After that I restarted traffic generation and was able to see that load shifted to CPU 4 which is fast / big CPU core:
Fortunately I had pps tool running and I was able to see change in real time:
./pps.sh enx606d3cece3ed
TX 0 pkts/s RX 337708 pkts/s
TX 0 pkts/s RX 335493 pkts/s
TX 0 pkts/s RX 338352 pkts/s
TX 0 pkts/s RX 330627 pkts/s
TX 0 pkts/s RX 333275 pkts/s
TX 0 pkts/s RX 337089 pkts/s
TX 0 pkts/s RX 337298 pkts/s
TX 0 pkts/s RX 332713 pkts/s
TX 0 pkts/s RX 334685 pkts/s
TX 0 pkts/s RX 337639 pkts/s
TX 0 pkts/s RX 340400 pkts/s
TX 0 pkts/s RX 339678 pkts/s
TX 0 pkts/s RX 285236 pkts/s
TX 0 pkts/s RX 295751 pkts/s
TX 0 pkts/s RX 652633 pkts/s
TX 0 pkts/s RX 650822 pkts/s
TX 0 pkts/s RX 652416 pkts/s
TX 0 pkts/s RX 651840 pkts/s
TX 0 pkts/s RX 649721 pkts/s
TX 0 pkts/s RX 648353 pkts/s
TX 0 pkts/s RX 650309 pkts/s
TX 0 pkts/s RX 650593 pkts/s
We basically doubled the traffic rate by doing this very small change.
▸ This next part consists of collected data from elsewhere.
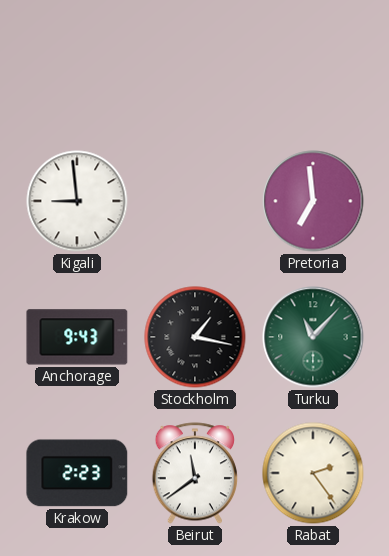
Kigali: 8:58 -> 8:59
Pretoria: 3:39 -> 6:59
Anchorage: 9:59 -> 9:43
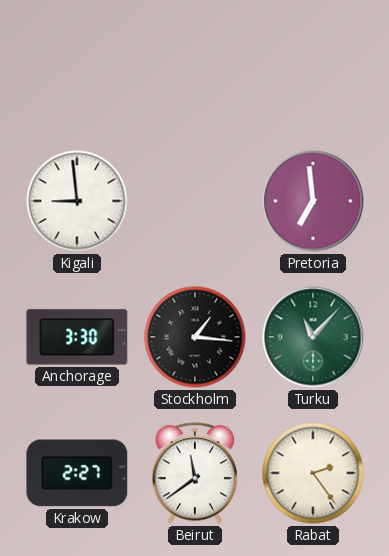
Anchorage: 9:43 -> 3:30
Stockholm: 1:17 -> 1:16
Krakow: 2:23 -> 2:27
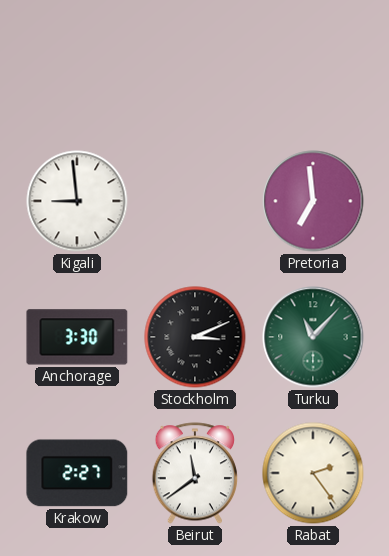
Stockholm: 1:16 -> 3:11
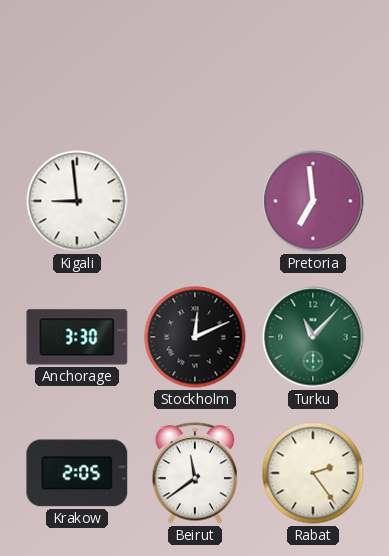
Stockholm: 3:11 -> 12:11
Krakow: 2:27 -> 2:05
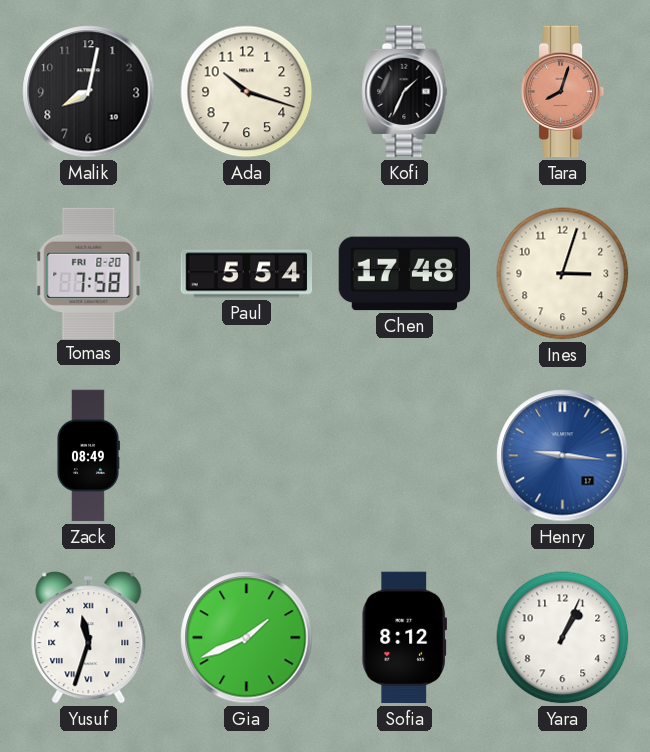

Such incredible results show us that even very cheap ARM64 SBC boards can be used to handle very serious amount of traffic. Sadly USB-C cards on Realtek chipsets are not best fit for this task. To test more production friendly scenario I ordered Intel I225 based 2.5G PCI-e cards and will repeat tests with them in future.